6As seen in the text of the Essai above, Duchesne realized that C. moschata was a highly variable species but that he could only successfully grow a very limited number of cultivars in his area. As he wrote in his draft manuscript (Duchesne 1786a, p. 35): Il en existe plusieurs autres variétés qu’il faudroit observa dans Iles d’Amerique, en Espagne, en Italie ou dans nos provinces méridionales (There exist a number of other varieties that would be necessary to observe in the American Islands, in Spain, in Italy or in our southern provinces). Indeed, recent discoveries have led contemporary cucurbit experts to conclude that C. moschata is almost as highly variable as C. pepo, with the greatest variation encountered near its suspected center of origin in tropical northern South America (Wessel-Beaver 2000, Andres 2004).

PLATE 229

7No 94. 14 December 1770. 16.8 x 23.1 cm.

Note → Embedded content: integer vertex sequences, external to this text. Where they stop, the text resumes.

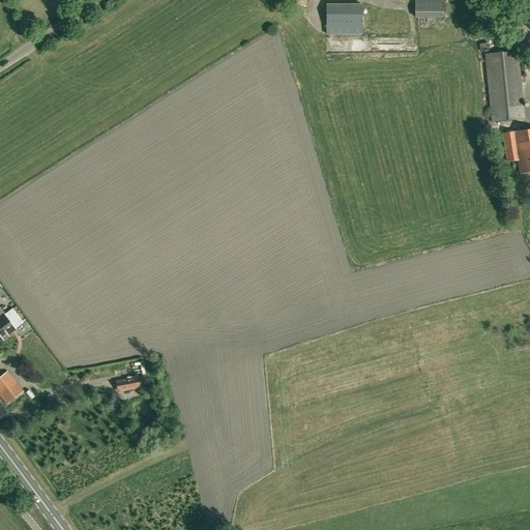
[(441,0),(414,0),(414,18),(442,18),(441,0)]
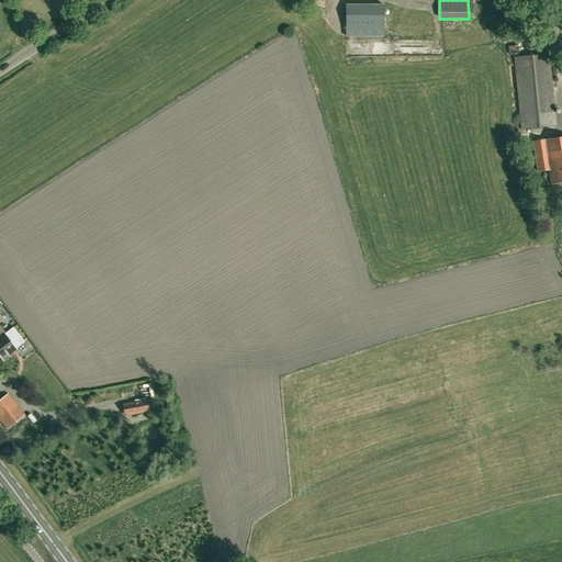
[(347,27),(383,27),(383,4),(347,4),(347,27)]
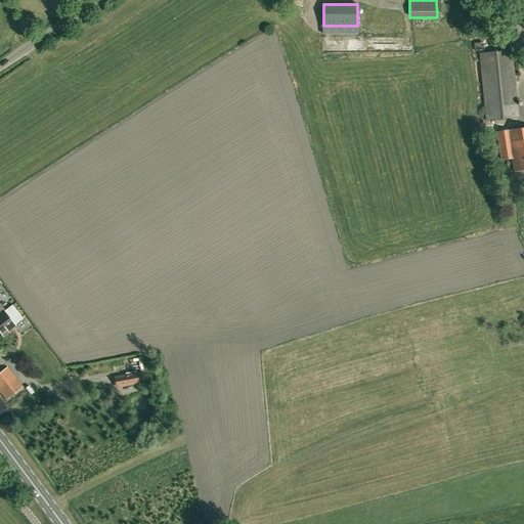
[(518,117),(512,50),(479,53),(486,120),(518,117)]
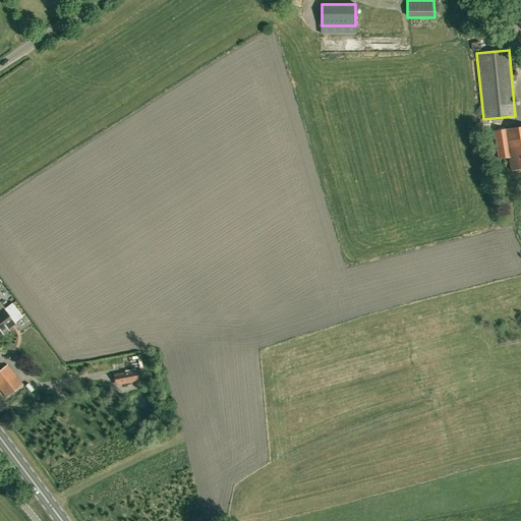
[(520,169),(520,126),(495,131),(499,159),(509,158),(511,171),(520,169)]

This is an oblate pumpkin with longitudinal lobes separated by shallow furrows. Except for its light orange-green color, this fruit is identical with those of ‘Cheese’, a cultivar of Cucurbita moschata pumpkin from the southeastern United States that has a pale orange (buff-colored) rind. Seeds of this cultivar were obtained in the French countryside. In Document 6, No 94 is given as: 1012 de 139, indicating that this cultivar, first grown in 1769, had bred true, apparently because it was the only C. moschata that had been grown in the vicinity.

PLATE 230

8No 95. Dated 26 November. 33.4 x 14.2 and 27.0 x 13.2 cm. Two elongate fruits, very slightly furrowed, of C. moschata and a small cut piece of a third. Rind color is black-green and flesh color is light yellowbrown. This fruit is similar in size, shape, exterior and interior to that of some accessions grown in the Caribbean Islands and Central America. Obtained from M. Monti, Professor of Bologna (Duchesne 1786a), and, according to Document 5, was derived from Martinique.

PLATE 231

9No 96*. Undated. 27.4 x 28.3 cm. This is a nearly spherical, shallowly furrowed pumpkin, mediumdark green cut to reveal smooth, thick, intense orange flesh, probably of high quality, and many rather large, light-colored seeds. Rind pattern typical of C. moschata. Below the fruit is written Cucurbita moschata. The inscription in the lower-left corner, Prévost pinxit indicates that this painting was not made by Duchesne himself but rather by the artist, Prévost. Documents 5 and 6 accompanying the drawings list a No 96 and a No 96*. Document 6 lists No 96 as having been drawn by Duchesne himself on 9 February 1773. It has the comment trois loges, gelés et moisis, graines vides (three carpels, frozen and moldy, empty seeds). Evidently, Duchesne considered the drawing of the same cultivar by the professional artist to be much superior to his own drawing of a frozen, moldy, and deformed or immature fruit, and discarded his own. Seeds of this cultivar had been obtained in the French countryside.

PLATE 232

10Unnumbered. Undated. Black-and-white of two fruits, slightly oval with shallow furrows. At lower left corner, in color, is a small slice of medium-intense yellow-orange fruit flesh and a small slice of rind, dark green dappled and mottled with medium yellow, undoubtedly from C. moschata, perhaps from No 96 or a progeny of it.